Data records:
- - -

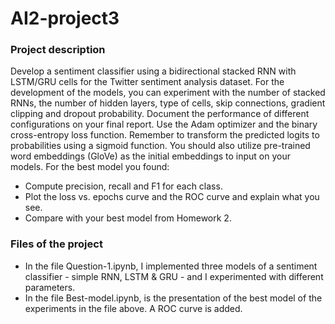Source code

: # AI2-project3

### Project description

Develop a sentiment classifier using a bidirectional stacked RNN with LSTM/GRU cells
for the Twitter sentiment analysis dataset. For
the development of the models, you can experiment with the number of stacked RNNs,
the number of hidden layers, type of cells, skip connections, gradient clipping and dropout
probability. Document the performance of different configurations on your final report.
Use the Adam optimizer and the binary cross-entropy loss function. Remember to transform the predicted logits to probabilities using a sigmoid function. You should also utilize
pre-trained word embeddings (GloVe) as the initial embeddings to input on your models.
For the best model you found:

* Compute precision, recall and F1 for each class.
* Plot the loss vs. epochs curve and the ROC curve and explain what you see.
* Compare with your best model from Homework 2.

### Files of the project

* In the file Question-1.ipynb, I implemented three models of a sentiment classifier - simple RNN, LSTM & GRU - and I experimented with different parameters.
* In the file Best-model.ipynb, is the presentation of the best model of the experiments in the file above. A ROC curve is added.   
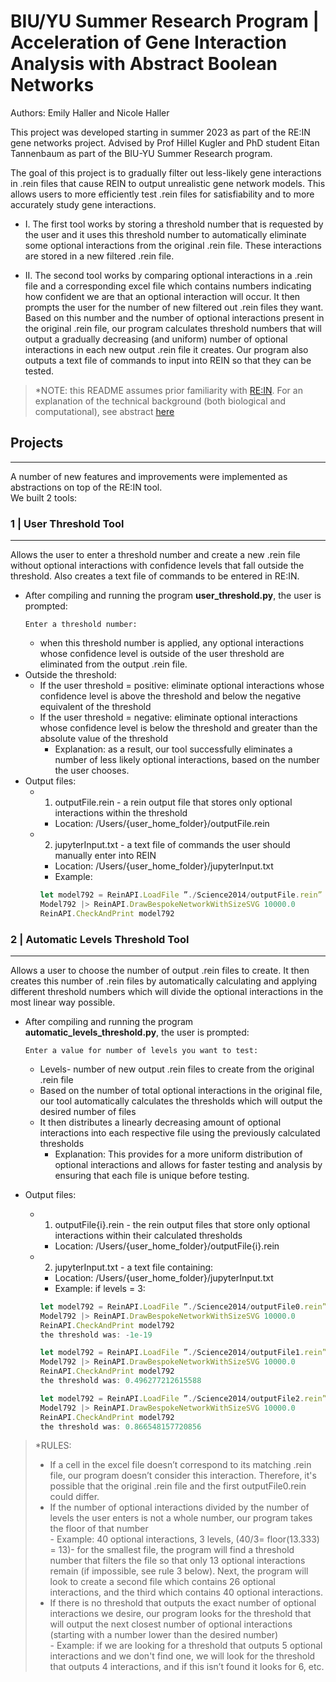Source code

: # BIU/YU Summer Research Program | Acceleration of Gene Interaction Analysis with Abstract Boolean Networks



Authors: Emily Haller and Nicole Haller


This project was developed starting in summer 2023 as part of the RE:IN gene networks project.
Advised by Prof Hillel Kugler and PhD student Eitan Tannenbaum as part of the BIU-YU Summer Research program.


The goal of this project is to gradually filter out less-likely gene interactions in .rein files that cause REIN to output unrealistic gene network models. This allows users to more efficiently test .rein files for satisfiability and to more accurately study gene interactions.


- I. The first tool works by storing a threshold number that is requested by the user and it uses this threshold number to automatically eliminate some optional interactions from the  original .rein file. These interactions are stored in a new filtered .rein file.


- II. The second tool works by comparing optional interactions in a .rein file and a corresponding excel file which contains numbers indicating how confident we are that an optional interaction will occur. It then prompts the user for the number of new filtered out .rein files they want. Based on this number and the number of optional interactions present in the original .rein file, our program calculates threshold numbers that will output a gradually decreasing (and uniform) number of optional interactions in each new output .rein file it creates. Our program also outputs a text file of commands to input into REIN so that they can be tested.




>*NOTE: this README assumes prior familiarity with [RE:IN](https://www.nature.com/articles/npjsba201610). For an explanation of the technical background (both biological and computational), see abstract [here](https://docs.google.com/document/d/1wbwPwVejVthu6vLt7EooxjrM7Xpp4t5EssfZuHJc_mI/edit?usp=sharing)


## Projects
----------
A number of new features and improvements were implemented as abstractions on top of the RE:IN tool. <br /> We built 2 tools: 


### 1 | User Threshold Tool 
----------
Allows the user to enter a threshold number and create a new .rein file  without optional interactions with confidence levels that fall outside the threshold. Also creates a text file of commands to be entered in RE:IN.
- After compiling and running the program **user_threshold.py**, the user is prompted: 
    ```
    Enter a threshold number:
    ```
    - when this threshold number is applied, any optional interactions whose confidence level is outside of the user threshold are eliminated from the output .rein file. 
- Outside the threshold:
    - If the user threshold = positive: eliminate optional interactions whose confidence level is above the threshold and below the negative equivalent of the threshold
    - If the user threshold = negative: eliminate optional interactions whose confidence level is below the threshold and greater than the absolute value of the threshold
        - Explanation: as a result, our tool successfully eliminates a number of less likely optional interactions, based on the number the user chooses.
- Output files:
    - 1. outputFile.rein - a rein output file that stores only optional interactions within the threshold
        - Location: /Users/{user_home_folder}/outputFile.rein
    - 2. jupyterInput.txt - a text file of commands the user should manually enter into REIN
        - Location: /Users/{user_home_folder}/jupyterInput.txt
        - Example: 
        ```javascript
        let model792 = ReinAPI.LoadFile ”./Science2014/outputFile.rein”
        Model792 |> ReinAPI.DrawBespokeNetworkWithSizeSVG 10000.0
        ReinAPI.CheckAndPrint model792
        ```


### 2 | Automatic Levels Threshold Tool
----------
Allows a user to choose the number of output .rein files to create. It then creates this number of .rein files by automatically calculating and applying different threshold numbers which will divide the optional interactions in the most linear way possible.


- After compiling and running the program **automatic_levels_threshold.py**, the user is prompted: 
    ```
    Enter a value for number of levels you want to test: 
    ```
    - Levels- number of new output .rein files to create from the original .rein file
    - Based on the number of total optional interactions in the original file, our tool automatically calculates the thresholds which will output the desired number of files
    - It then distributes a linearly decreasing amount of optional interactions into each respective file using the previously calculated thresholds 
        - Explanation:  This provides for a more uniform distribution of optional interactions and allows for faster testing and analysis by ensuring that each file is unique before testing.
 
- Output files:
    - 1. outputFile{i}.rein - the rein output files that store only optional interactions within their calculated thresholds
        - Location: /Users/{user_home_folder}/outputFile{i}.rein
    - 2. jupyterInput.txt - a text file containing:
        - Location: /Users/{user_home_folder}/jupyterInput.txt
        - Example: if levels = 3: 
        ```javascript
        let model792 = ReinAPI.LoadFile ”./Science2014/outputFile0.rein”
        Model792 |> ReinAPI.DrawBespokeNetworkWithSizeSVG 10000.0
        ReinAPI.CheckAndPrint model792
        the threshold was: -1e-19

        let model792 = ReinAPI.LoadFile ”./Science2014/outputFile1.rein”
        Model792 |> ReinAPI.DrawBespokeNetworkWithSizeSVG 10000.0
        ReinAPI.CheckAndPrint model792
        the threshold was: 0.496277212615588

        let model792 = ReinAPI.LoadFile ”./Science2014/outputFile2.rein”
        Model792 |> ReinAPI.DrawBespokeNetworkWithSizeSVG 10000.0
        ReinAPI.CheckAndPrint model792
        the threshold was: 0.866548157720856
        ```
>*RULES:
>- If a cell in the excel file doesn’t correspond to its matching .rein file, our program doesn’t consider this interaction. Therefore, it's possible that the original .rein file and the first outputFile0.rein could differ.
>- If the number of optional interactions divided by the number of levels the user enters is not a whole number, our program takes the floor of that number
    <br />- Example: 40 optional interactions, 3 levels, (40/3= floor(13.333) = 13)- for the smallest file, the program will find a threshold number that filters the file so that only 13 optional interactions remain (if impossible, see rule 3 below). Next, the program will look to create a second file which contains 26 optional interactions, and the third which contains 40 optional interactions.
>- If there is no threshold that outputs the exact number of optional interactions we desire, our program looks for the threshold that will output the next closest number of optional interactions (starting with a number lower than the desired number)
    <br />- Example: if we are looking for a threshold that outputs 5 optional interactions and we don't find one, we will look for the threshold that outputs 4 interactions, and if this isn’t found it looks for 6, etc.
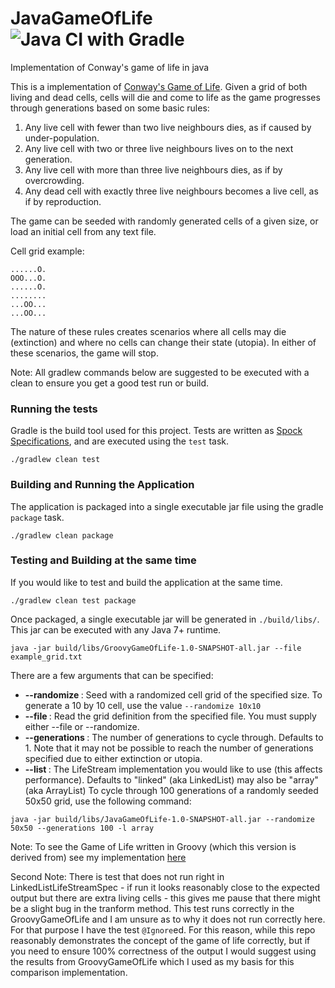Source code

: # JavaGameOfLife ![Java CI with Gradle](https://github.com/benrhine/JavaGameOfLife/workflows/Java%20CI%20with%20Gradle/badge.svg)
Implementation of Conway's game of life in java

This is a implementation of [Conway's Game of Life](https://en.wikipedia.org/wiki/Conway's_Game_of_Life).
Given a grid of both living and dead cells, cells will die and come to life as the game progresses through generations
based on some basic rules:

1. Any live cell with fewer than two live neighbours dies, as if caused by under-population.
2. Any live cell with two or three live neighbours lives on to the next generation.
3. Any live cell with more than three live neighbours dies, as if by overcrowding.
4. Any dead cell with exactly three live neighbours becomes a live cell, as if by reproduction.

The game can be seeded with randomly generated cells of a given size, or load an initial cell from any text file.

Cell grid example:

```
......O.
OOO...O.
......O.
........
...OO...
...OO...
```


The nature of these rules creates scenarios where all cells may die (extinction) and where no cells can change their
state (utopia).  In either of these scenarios, the game will stop.

Note: All gradlew commands below are suggested to be executed with a clean to ensure you get a good test run or build.


### Running the tests

Gradle is the build tool used for this project.  Tests are written as [Spock Specifications](http://spockframework.org),
and are executed using the `test` task.

```
./gradlew clean test
```


### Building and Running the Application

The application is packaged into a single executable jar file using the gradle `package` task.

```
./gradlew clean package
```

### Testing and Building at the same time

If you would like to test and build the application at the same time.

```
./gradlew clean test package
```

Once packaged, a single executable jar will be generated in `./build/libs/`.  This jar can be executed with any Java 7+ runtime.

```
java -jar build/libs/GroovyGameOfLife-1.0-SNAPSHOT-all.jar --file example_grid.txt
```

There are a few arguments that can be specified:

* **--randomize <size>** : Seed with a randomized cell grid of the specified size.  To generate a 10 by 10 cell, use the value `--randomize 10x10`
* **--file <filename>** : Read the grid definition from the specified file.  You must supply either --file or --randomize.
* **--generations <num>** : The number of generations to cycle through.  Defaults to 1.  Note that it may not be possible to reach the number of generations specified due to either extinction or utopia.
* **--list <string>** : The LifeStream implementation you would like to use (this affects performance). Defaults to "linked" (aka LinkedList) may also be "array" (aka ArrayList)
To cycle through 100 generations of a randomly seeded 50x50 grid, use the following command:

```
java -jar build/libs/JavaGameOfLife-1.0-SNAPSHOT-all.jar --randomize 50x50 --generations 100 -l array
```

Note: To see the Game of Life written in Groovy (which this version is derived from) see my implementation [here](https://github.com/benrhine/GroovyGameOfLife/blob/master/README.md)

Second Note: There is test that does not run right in LinkedListLifeStreamSpec - if run it looks reasonably close to 
the expected output but there are extra living cells - this gives me pause that there might be a slight bug in the tranform method.
 This test runs correctly in the GroovyGameOfLife and I am unsure
as to why it does not run correctly here. For that purpose I have the test `@Ignore`ed. For this reason, while this repo reasonably
demonstrates the concept of the game of life correctly, but if you need to ensure 100% correctness of the output I would
suggest using the results from GroovyGameOfLife which I used as my basis for this comparison implementation.
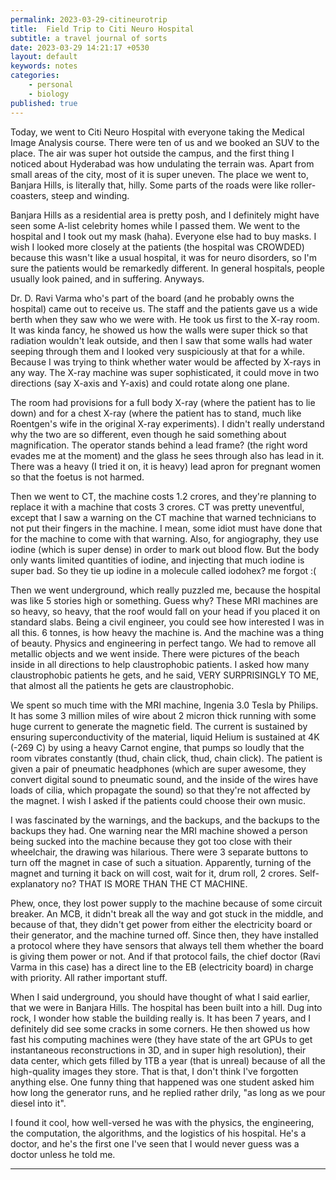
 ```yaml
---
permalink: 2023-03-29-citineurotrip
title:  Field Trip to Citi Neuro Hospital
subtitle: a travel journal of sorts 
date: 2023-03-29 14:21:17 +0530
layout: default
keywords: notes
categories:
    - personal
    - biology
published: true
---
```


Today, we went to Citi Neuro Hospital with everyone taking the Medical Image Analysis course. There were ten of us and we booked an SUV to the place. The air was super hot outside the campus, and the first thing I noticed about Hyderabad was how undulating the terrain was. Apart from small areas of the city, most of it is super uneven. The place we went to, Banjara Hills, is literally that, hilly. Some parts of the roads were like roller-coasters, steep and winding.

Banjara Hills as a residential area is pretty posh, and I definitely might have seen some A-list celebrity homes while I passed them. We went to the hospital and I took out my mask (haha). Everyone else had to buy masks. I wish I looked more closely at the patients (the hospital was CROWDED) because this wasn't like a usual hospital, it was for neuro disorders, so I'm sure the patients would be remarkedly different. In general hospitals, people usually look pained, and in suffering. Anyways.

Dr. D. Ravi Varma who's part of the board (and he probably owns the hospital) came out to receive us. The staff and the patients gave us a wide berth when they saw who we were with. He took us first to the X-ray room. It was kinda fancy, he showed us how the walls were super thick so that radiation wouldn't leak outside, and then I saw that some walls had water seeping through them and I looked very suspiciously at that for a while. Because I was trying to think whether water would be affected by X-rays in any way. The X-ray machine was super sophisticated, it could move in two directions (say X-axis and Y-axis) and could rotate along one plane.

The room had provisions for a full body X-ray (where the patient has to lie down) and for a chest X-ray (where the patient has to stand, much like Roentgen's wife in the original X-ray experiments). I didn't really understand why the two are so different, even though he said something about magnification. The operator stands behind a lead frame? (the right word evades me at the moment) and the glass he sees through also has lead in it. There was a heavy (I tried it on, it is heavy) lead apron for pregnant women so that the foetus is not harmed.

Then we went to CT, the machine costs 1.2 crores, and they're planning to replace it with a machine that costs 3 crores. CT was pretty uneventful, except that I saw a warning on the CT machine that warned technicians to not put their fingers in the machine. I mean, some idiot must have done that for the machine to come with that warning. Also, for angiography, they use iodine (which is super dense) in order to mark out blood flow. But the body only wants limited quantities of iodine, and injecting that much iodine is super bad. So they tie up iodine in a molecule called iodohex? me forgot :(

Then we went underground, which really puzzled me, because the hospital was like 5 stories high or something. Guess why? These MRI machines are so heavy, so heavy, that the roof would fall on your head if you placed it on standard slabs. Being a civil engineer, you could see how interested I was in all this. 6 tonnes, is how heavy the machine is. And the machine was a thing of beauty. Physics and engineering in perfect tango. We had to remove all metallic objects and we went inside. There were pictures of the beach inside in all directions to help claustrophobic patients. I asked how many claustrophobic patients he gets, and he said, VERY SURPRISINGLY TO ME, that almost all the patients he gets are claustrophobic.

We spent so much time with the MRI machine, Ingenia 3.0 Tesla by Philips. It has some 3 million miles of wire about 2 micron thick running with some huge current to generate the magnetic field. The current is sustained by ensuring superconductivity of the material, liquid Helium is sustained at 4K (-269 C) by using a heavy Carnot engine, that pumps so loudly that the room vibrates constantly (thud, chain click, thud, chain click). The patient is given a pair of pneumatic headphones (which are super awesome, they convert digital sound to pneumatic sound, and the inside of the wires have loads of cilia, which propagate the sound) so that they're not affected by the magnet. I wish I asked if the patients could choose their own music.

I was fascinated by the warnings, and the backups, and the backups to the backups they had. One warning near the MRI machine showed a person being sucked into the machine because they got too close with their wheelchair, the drawing was hilarious. There were 3 separate buttons to turn off the magnet in case of such a situation. Apparently, turning of the magnet and turning it back on will cost, wait for it, drum roll, 2 crores. Self-explanatory no? THAT IS MORE THAN THE CT MACHINE.

Phew, once, they lost power supply to the machine because of some circuit breaker. An MCB, it didn't break all the way and got stuck in the middle, and because of that, they didn't get power from either the electricity board or their generator, and the machine turned off. Since then, they have installed a protocol where they have sensors that always tell them whether the board is giving them power or not. And if that protocol fails, the chief doctor (Ravi Varma in this case) has a direct line to the EB (electricity board) in charge with priority. All rather important stuff.

When I said underground, you should have thought of what I said earlier, that we were in Banjara Hills. The hospital has been built into a hill. Dug into rock, I wonder how stable the building really is. It has been 7 years, and I definitely did see some cracks in some corners. He then showed us how fast his computing machines were (they have state of the art GPUs to get instantaneous reconstructions in 3D, and in super high resolution), their data center, which gets filled by 1TB a year (that is unreal) because of all the high-quality images they store. That is that, I don't think I've forgotten anything else. One funny thing that happened was one student asked him how long the generator runs, and he replied rather drily, "as long as we pour diesel into it".

I found it cool, how well-versed he was with the physics, the engineering, the computation, the algorithms, and the logistics of his hospital. He's a doctor, and he's the first one I've seen that I would never guess was a doctor unless he told me.

---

- - -

Taking the entries above, copy word for word the lines from the one with "from Homework 2." up to and including the one with "- I. The first", without any picture.

* Compare with your best model from Homework 2.

### Files of the project

* In the file Question-1.ipynb, I implemented three models of a sentiment classifier - simple RNN, LSTM & GRU - and I experimented with different parameters.
* In the file Best-model.ipynb, is the presentation of the best model of the experiments in the file above. A ROC curve is added.   
Source code

: # BIU/YU Summer Research Program | Acceleration of Gene Interaction Analysis with Abstract Boolean Networks



Authors: Emily Haller and Nicole Haller


This project was developed starting in summer 2023 as part of the RE:IN gene networks project.
Advised by Prof Hillel Kugler and PhD student Eitan Tannenbaum as part of the BIU-YU Summer Research program.


The goal of this project is to gradually filter out less-likely gene interactions in .rein files that cause REIN to output unrealistic gene network models. This allows users to more efficiently test .rein files for satisfiability and to more accurately study gene interactions.


- I. The first tool works by storing a threshold number that is requested by the user and it uses this threshold number to automatically eliminate some optional interactions from the  original .rein file. These interactions are stored in a new filtered .rein file.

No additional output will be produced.